The department’s newest program, the Minor in Social Class and Inequality Studies, is now three years old. A group of Michigan undergraduates led the initiative to create the first degree program in the country focused on intersectional study of social class. The minor has strengthened connections between Women’s and Gender Studies and other units on campus including Economics, Organizational Studies, and Sociology.

In the new issue of LSA Magazine, Professor Nadine “Dean” Hubbs discusses the joys and challenges of teaching in the minor. Dean is a musicologist and historian who has taught and written about class, race, gender, and sexuality in popular and classical music. A first-gen college student, she earned her Ph.D. from Michigan’s School of Music, Theatre & Dance.

LSA Magazine’s Susan Hutton spoke with Dean for the article. “As a working-class kid who lived in an elite university world, Hubbs held a unique perspective. ‘I had really wanted to write about class for a long time,’ she says. ‘The problem was, I didn’t know how to say it without destroying my career and outing myself as someone who doesn’t belong.’” Hubbs notes that U.S. society’s lack of dialogue about class places the burden of analysis, and blame, on individuals, especially those with least advantage. In courses for the minor, she teaches “’diverse students and a lot of first gens, and a diverse group of kids from the working class who have also been taught it’s all on them. And now here they are, at the University of Michigan. I know how lonely that is.’"

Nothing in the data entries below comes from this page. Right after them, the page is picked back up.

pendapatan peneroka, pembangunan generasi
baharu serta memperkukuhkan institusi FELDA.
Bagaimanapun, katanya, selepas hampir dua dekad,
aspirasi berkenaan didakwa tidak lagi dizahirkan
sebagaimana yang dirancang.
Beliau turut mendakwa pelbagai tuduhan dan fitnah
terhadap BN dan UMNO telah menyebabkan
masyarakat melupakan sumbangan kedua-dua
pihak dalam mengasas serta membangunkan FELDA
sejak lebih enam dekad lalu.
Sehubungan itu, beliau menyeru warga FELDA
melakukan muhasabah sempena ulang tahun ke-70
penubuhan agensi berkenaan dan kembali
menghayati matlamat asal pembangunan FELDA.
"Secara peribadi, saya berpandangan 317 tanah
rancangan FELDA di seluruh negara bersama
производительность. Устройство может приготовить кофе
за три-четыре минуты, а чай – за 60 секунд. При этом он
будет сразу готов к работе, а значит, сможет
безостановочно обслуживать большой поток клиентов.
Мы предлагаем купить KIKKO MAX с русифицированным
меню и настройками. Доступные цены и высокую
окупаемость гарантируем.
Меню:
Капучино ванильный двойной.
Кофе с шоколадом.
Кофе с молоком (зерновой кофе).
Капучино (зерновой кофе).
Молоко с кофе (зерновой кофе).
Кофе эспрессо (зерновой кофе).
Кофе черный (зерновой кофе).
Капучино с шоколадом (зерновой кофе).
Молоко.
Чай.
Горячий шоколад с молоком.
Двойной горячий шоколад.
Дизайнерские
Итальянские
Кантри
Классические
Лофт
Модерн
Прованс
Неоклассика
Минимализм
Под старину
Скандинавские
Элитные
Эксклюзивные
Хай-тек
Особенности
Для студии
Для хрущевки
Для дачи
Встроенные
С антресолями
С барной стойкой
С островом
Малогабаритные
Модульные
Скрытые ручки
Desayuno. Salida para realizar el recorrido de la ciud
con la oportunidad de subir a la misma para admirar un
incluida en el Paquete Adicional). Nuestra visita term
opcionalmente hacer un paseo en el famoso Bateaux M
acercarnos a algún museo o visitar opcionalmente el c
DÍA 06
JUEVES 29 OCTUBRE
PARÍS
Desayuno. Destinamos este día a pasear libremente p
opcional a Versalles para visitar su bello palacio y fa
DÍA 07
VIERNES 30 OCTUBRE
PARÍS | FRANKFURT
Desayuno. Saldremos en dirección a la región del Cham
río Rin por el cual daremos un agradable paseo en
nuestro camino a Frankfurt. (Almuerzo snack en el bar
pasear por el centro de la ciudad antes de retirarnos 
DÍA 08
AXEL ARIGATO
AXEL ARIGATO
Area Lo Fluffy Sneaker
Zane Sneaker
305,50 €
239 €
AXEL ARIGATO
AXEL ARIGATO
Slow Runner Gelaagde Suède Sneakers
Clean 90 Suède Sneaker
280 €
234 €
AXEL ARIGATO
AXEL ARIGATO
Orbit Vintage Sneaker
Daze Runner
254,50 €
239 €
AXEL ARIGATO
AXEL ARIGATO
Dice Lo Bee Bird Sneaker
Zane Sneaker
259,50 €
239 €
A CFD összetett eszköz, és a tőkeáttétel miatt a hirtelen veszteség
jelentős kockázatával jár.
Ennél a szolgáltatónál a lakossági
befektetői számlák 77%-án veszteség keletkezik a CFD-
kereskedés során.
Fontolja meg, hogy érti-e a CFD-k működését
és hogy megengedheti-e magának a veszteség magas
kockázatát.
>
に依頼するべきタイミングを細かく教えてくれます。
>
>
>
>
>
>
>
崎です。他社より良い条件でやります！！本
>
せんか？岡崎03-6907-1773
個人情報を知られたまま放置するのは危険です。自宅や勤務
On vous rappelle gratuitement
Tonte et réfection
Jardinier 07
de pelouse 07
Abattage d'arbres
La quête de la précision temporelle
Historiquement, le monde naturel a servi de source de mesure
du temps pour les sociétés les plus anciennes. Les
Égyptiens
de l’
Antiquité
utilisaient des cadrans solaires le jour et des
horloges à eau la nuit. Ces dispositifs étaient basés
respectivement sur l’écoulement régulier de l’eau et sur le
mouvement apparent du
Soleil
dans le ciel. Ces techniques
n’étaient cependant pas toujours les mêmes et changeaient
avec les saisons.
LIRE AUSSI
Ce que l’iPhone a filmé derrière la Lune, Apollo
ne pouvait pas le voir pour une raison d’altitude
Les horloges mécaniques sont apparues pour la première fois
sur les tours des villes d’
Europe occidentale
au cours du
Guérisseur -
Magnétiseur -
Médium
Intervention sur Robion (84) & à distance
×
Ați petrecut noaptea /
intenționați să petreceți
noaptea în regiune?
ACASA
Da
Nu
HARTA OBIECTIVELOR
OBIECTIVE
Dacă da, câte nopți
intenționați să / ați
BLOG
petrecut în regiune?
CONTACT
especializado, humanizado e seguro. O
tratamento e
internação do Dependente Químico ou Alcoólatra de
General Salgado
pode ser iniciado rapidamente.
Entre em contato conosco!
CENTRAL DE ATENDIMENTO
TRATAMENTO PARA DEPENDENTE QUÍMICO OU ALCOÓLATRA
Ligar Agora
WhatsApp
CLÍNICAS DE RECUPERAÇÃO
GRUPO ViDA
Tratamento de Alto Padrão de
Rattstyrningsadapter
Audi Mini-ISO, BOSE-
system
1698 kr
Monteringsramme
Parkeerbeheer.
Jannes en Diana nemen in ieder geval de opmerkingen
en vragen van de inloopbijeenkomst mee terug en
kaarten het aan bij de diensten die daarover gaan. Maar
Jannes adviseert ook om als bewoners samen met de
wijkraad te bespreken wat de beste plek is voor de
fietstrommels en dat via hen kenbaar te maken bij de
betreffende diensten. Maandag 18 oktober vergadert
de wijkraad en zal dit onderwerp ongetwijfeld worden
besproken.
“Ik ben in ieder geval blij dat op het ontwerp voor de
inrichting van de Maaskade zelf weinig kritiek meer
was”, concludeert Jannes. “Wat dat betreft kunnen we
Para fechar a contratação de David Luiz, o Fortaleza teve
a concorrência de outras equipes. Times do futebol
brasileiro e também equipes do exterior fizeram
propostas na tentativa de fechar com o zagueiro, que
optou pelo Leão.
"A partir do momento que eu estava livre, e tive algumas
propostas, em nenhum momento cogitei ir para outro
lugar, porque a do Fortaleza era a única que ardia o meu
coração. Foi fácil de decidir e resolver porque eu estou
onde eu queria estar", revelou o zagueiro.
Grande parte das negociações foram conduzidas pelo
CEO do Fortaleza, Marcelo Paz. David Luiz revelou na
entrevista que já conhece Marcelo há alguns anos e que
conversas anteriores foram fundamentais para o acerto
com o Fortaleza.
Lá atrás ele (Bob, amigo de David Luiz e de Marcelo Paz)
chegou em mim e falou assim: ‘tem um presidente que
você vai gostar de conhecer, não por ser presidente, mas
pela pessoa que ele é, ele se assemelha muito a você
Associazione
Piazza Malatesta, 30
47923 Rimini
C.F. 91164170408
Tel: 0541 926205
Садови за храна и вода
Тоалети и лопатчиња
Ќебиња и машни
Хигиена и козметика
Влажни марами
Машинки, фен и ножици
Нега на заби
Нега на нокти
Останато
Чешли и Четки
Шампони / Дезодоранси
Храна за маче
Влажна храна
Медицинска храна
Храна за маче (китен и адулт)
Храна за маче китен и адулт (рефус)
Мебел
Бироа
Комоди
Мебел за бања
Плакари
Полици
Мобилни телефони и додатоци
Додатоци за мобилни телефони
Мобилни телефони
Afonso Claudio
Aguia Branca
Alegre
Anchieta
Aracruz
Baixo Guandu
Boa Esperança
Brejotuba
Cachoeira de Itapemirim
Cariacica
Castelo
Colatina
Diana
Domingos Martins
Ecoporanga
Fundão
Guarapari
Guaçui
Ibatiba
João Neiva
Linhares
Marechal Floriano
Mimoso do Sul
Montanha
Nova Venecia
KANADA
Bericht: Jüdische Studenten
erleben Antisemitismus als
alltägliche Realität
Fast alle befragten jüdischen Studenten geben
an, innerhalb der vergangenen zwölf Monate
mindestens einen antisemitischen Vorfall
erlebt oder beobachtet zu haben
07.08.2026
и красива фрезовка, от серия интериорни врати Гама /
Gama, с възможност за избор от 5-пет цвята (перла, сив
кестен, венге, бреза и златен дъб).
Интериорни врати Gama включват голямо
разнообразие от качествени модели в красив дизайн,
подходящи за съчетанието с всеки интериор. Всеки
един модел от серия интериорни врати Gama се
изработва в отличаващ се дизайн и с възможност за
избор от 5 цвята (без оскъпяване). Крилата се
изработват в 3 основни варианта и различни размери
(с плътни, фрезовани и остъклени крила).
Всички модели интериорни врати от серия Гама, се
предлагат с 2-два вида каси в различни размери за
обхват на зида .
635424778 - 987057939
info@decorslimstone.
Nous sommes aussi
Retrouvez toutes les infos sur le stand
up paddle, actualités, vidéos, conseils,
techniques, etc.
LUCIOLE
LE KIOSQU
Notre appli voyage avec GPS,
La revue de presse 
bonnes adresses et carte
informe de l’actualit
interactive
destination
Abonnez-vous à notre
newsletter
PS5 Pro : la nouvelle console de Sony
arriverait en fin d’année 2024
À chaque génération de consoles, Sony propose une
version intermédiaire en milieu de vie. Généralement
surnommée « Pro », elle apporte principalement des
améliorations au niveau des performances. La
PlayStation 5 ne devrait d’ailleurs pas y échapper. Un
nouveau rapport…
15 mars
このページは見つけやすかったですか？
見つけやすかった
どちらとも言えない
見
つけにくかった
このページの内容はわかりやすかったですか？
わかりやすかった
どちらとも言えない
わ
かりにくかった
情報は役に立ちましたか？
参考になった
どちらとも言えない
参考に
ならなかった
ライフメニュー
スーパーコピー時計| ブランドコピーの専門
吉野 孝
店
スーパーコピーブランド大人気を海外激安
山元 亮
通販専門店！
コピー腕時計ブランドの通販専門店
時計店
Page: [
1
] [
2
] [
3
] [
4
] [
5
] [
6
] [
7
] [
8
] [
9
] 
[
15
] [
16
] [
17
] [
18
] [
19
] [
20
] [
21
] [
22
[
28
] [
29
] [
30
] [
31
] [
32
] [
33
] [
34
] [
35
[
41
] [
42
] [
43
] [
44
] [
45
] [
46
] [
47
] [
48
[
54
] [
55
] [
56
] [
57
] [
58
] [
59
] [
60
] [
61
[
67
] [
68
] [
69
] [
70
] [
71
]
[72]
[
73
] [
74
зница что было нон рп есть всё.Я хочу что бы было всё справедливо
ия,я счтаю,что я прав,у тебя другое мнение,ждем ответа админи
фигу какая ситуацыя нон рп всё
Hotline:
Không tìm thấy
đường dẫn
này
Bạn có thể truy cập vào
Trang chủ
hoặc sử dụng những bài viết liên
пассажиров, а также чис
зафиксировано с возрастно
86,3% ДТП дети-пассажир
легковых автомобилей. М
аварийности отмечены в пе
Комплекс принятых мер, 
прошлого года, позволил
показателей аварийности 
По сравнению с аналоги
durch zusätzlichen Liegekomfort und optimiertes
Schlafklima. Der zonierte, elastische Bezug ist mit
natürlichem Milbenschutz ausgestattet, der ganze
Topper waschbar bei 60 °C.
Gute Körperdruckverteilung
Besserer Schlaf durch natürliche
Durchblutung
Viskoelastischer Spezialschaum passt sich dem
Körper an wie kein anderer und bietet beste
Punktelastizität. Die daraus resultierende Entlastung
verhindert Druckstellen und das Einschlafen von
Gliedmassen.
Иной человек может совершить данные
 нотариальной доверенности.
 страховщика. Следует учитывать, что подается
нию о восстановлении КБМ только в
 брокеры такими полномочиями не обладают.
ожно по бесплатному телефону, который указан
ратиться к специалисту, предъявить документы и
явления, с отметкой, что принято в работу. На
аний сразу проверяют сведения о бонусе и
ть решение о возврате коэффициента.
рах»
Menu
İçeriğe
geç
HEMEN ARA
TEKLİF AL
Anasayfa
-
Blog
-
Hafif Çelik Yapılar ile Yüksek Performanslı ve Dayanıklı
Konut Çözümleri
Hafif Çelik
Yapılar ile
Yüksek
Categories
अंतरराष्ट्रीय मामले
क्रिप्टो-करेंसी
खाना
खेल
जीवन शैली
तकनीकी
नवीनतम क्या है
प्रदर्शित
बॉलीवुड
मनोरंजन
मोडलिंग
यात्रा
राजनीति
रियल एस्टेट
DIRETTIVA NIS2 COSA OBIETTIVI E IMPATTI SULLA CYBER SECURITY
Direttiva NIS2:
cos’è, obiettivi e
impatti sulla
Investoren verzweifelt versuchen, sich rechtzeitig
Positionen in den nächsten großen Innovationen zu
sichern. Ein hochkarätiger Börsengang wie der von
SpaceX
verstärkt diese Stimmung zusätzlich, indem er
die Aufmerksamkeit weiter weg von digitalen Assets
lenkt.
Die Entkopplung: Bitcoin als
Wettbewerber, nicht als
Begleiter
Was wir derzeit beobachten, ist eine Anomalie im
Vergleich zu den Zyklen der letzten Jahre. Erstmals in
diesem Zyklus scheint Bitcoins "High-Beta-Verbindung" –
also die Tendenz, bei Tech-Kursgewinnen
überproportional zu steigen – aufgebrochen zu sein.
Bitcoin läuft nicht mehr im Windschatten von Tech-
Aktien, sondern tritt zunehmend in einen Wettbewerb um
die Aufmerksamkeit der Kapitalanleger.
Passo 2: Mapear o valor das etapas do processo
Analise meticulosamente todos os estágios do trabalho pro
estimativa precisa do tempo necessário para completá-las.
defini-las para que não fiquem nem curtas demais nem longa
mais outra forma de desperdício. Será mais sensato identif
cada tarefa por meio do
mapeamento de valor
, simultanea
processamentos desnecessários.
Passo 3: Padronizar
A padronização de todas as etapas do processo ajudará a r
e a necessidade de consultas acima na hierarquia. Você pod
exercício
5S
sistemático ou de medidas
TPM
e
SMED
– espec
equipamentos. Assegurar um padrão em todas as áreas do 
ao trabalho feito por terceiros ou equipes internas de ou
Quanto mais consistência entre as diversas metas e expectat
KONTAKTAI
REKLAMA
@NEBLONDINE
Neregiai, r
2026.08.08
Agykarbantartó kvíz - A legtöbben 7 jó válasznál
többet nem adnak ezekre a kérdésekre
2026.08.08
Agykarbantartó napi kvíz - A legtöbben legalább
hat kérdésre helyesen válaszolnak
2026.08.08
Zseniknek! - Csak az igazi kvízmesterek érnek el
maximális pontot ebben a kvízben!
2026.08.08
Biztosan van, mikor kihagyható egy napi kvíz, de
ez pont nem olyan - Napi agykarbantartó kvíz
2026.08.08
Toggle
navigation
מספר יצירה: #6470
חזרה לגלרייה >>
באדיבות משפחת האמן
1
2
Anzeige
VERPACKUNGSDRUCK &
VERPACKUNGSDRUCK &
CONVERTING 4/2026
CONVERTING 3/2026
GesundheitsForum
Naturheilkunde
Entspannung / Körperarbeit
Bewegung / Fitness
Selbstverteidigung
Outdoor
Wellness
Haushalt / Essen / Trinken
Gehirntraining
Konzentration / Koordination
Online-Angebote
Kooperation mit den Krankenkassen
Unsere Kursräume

She continues, “‘I have been doing this work for some time, and I’m at the stage where I’m starting to think, okay, what does this all add up to? Well, the students in my class for whom these questions have deep consequences are learning about social class and its effects. They are not going to have to laboriously figure it all out on their own over decades like I did,’ she says. ‘And that, for me, is a privilege and such a powerfully meaningful experience.’”

Meaningful experiences and cross-disciplinary connections are at the heart of the Social Class and Inequality Studies minor. Thank you, Dean, for all that you give of yourself to our program, and to all of our faculty who have a personal stake in their research and teaching.